PROBLEM A
In the text about the word starship, which television series introduced the word to many American spaceniks?

TEXT SECTION
- - -

The American Heritage Dictionary, fourth edition, defines starship as the following:
starship (star•ship) n. : a crewed spacecraft designed for interstellar travel.

Too dry.

Starship.

Few other words can evoke the same instant, overpowering sense of longing in most geeks. A simple word, this; a compound word indeed, but simple. A ship that sails the stars - and, as used, can reach them.

Most important: something that belongs to Man, in the cosmic sense; Man used to mean an intelligent race. Preferably one that we might induce to give us one, if we don't have our own by the time we meet them. After all, why does God need a starship?

For many American spaceniks, the word was introduced by the classic scifi television series Star Trek. In that context, Starship is a specific term; a proper noun, actually. It is a class of spacefaring vessel, in the service of the Starfleet of the United Federation of Planets. While other ships can reach the stars, a Starship is the jewel of the fleet. Huge, powerful, and designed for multi-year missions of exploration, a Star Trek:TOS Starship is only secondarily (or even tertiarily, if that's a word) a combat unit. It is primarily designed to explore. To (to borrow a wonderful, pithy, sacred phrase) explore strange new worlds; to seek out new life, and new civilizations. As such, it is the fulfillment of the promise of technology to us the hordes of geeks, spaceniks, dreamers, explorers, introvert heros and nerds. It is perhaps fitting that the Starship Enterprise is one of the first things we think about.

- - -

INFORMATION PROVIDED
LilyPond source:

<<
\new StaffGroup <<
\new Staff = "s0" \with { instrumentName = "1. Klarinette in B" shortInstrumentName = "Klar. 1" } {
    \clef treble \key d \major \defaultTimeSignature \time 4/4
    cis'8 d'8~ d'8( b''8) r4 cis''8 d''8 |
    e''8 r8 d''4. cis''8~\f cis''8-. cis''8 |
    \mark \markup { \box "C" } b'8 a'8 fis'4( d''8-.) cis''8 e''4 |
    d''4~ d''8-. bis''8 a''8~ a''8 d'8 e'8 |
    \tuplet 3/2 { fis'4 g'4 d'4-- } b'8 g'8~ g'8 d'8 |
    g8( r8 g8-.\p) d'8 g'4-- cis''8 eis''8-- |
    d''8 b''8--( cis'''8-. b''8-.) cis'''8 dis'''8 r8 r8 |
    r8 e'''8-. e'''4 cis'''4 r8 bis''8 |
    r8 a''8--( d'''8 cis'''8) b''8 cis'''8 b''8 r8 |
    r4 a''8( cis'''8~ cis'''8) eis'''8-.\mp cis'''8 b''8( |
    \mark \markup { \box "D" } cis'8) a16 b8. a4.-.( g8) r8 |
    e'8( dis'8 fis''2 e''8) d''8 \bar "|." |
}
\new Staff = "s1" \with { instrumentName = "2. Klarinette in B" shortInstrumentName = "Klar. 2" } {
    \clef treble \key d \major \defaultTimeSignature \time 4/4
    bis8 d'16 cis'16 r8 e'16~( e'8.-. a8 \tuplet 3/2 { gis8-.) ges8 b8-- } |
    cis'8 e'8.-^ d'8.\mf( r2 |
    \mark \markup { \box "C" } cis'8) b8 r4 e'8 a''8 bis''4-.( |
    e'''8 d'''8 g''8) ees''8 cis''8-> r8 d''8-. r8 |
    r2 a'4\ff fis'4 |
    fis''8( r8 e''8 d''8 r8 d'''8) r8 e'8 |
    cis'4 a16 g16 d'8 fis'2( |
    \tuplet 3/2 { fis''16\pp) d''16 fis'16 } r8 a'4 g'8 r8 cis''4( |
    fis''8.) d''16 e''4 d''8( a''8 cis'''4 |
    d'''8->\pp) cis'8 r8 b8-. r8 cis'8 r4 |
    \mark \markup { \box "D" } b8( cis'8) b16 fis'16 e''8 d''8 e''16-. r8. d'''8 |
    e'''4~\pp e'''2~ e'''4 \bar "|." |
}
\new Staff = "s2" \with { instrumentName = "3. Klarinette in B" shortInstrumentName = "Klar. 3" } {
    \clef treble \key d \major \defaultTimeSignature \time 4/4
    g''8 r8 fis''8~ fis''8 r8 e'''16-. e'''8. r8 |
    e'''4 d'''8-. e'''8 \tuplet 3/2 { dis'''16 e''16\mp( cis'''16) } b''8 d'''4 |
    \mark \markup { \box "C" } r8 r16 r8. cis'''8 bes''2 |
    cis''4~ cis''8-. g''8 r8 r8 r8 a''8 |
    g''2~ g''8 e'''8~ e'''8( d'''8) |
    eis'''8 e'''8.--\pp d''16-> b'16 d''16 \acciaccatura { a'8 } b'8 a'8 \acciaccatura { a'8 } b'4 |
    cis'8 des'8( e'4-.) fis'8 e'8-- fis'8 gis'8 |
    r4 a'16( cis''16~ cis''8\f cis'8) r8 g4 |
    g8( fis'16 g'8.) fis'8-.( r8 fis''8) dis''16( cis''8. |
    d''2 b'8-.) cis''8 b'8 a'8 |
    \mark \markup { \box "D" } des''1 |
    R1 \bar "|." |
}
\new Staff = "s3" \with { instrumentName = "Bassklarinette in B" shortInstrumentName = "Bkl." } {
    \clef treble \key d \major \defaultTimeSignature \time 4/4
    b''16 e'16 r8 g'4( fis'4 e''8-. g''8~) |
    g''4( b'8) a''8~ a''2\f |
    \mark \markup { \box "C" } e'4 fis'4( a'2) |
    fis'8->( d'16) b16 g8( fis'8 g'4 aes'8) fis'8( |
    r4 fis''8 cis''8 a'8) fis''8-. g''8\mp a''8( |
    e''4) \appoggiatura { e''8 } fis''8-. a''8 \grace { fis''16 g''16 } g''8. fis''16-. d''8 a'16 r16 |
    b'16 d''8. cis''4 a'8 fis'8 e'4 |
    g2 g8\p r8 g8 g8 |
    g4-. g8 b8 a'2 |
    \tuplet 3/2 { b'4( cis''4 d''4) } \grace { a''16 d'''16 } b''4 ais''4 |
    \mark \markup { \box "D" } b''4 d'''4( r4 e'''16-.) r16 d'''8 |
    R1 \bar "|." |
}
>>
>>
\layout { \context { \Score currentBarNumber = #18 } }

- - -

PROBLEM B
Pick out every line of the records that contains the string "mark", paying attention to case.

OUTPUT A
The classic scifi television series Star Trek.

OUTPUT B
    \mark \markup { \box "C" } b'8 a'8 fis'4( d''8-.) cis''8 e''4 |
    \mark \markup { \box "D" } cis'8) a16 b8. a4.-.( g8) r8 |
    \mark \markup { \box "C" } cis'8) b8 r4 e'8 a''8 bis''4-.( |
    \mark \markup { \box "D" } b8( cis'8) b16 fis'16 e''8 d''8 e''16-. r8. d'''8 |
    \mark \markup { \box "C" } r8 r16 r8. cis'''8 bes''2 |
    \mark \markup { \box "D" } des''1 |
    \mark \markup { \box "C" } e'4 fis'4( a'2) |
    \mark \markup { \box "D" } b''4 d'''4( r4 e'''16-.) r16 d'''8 |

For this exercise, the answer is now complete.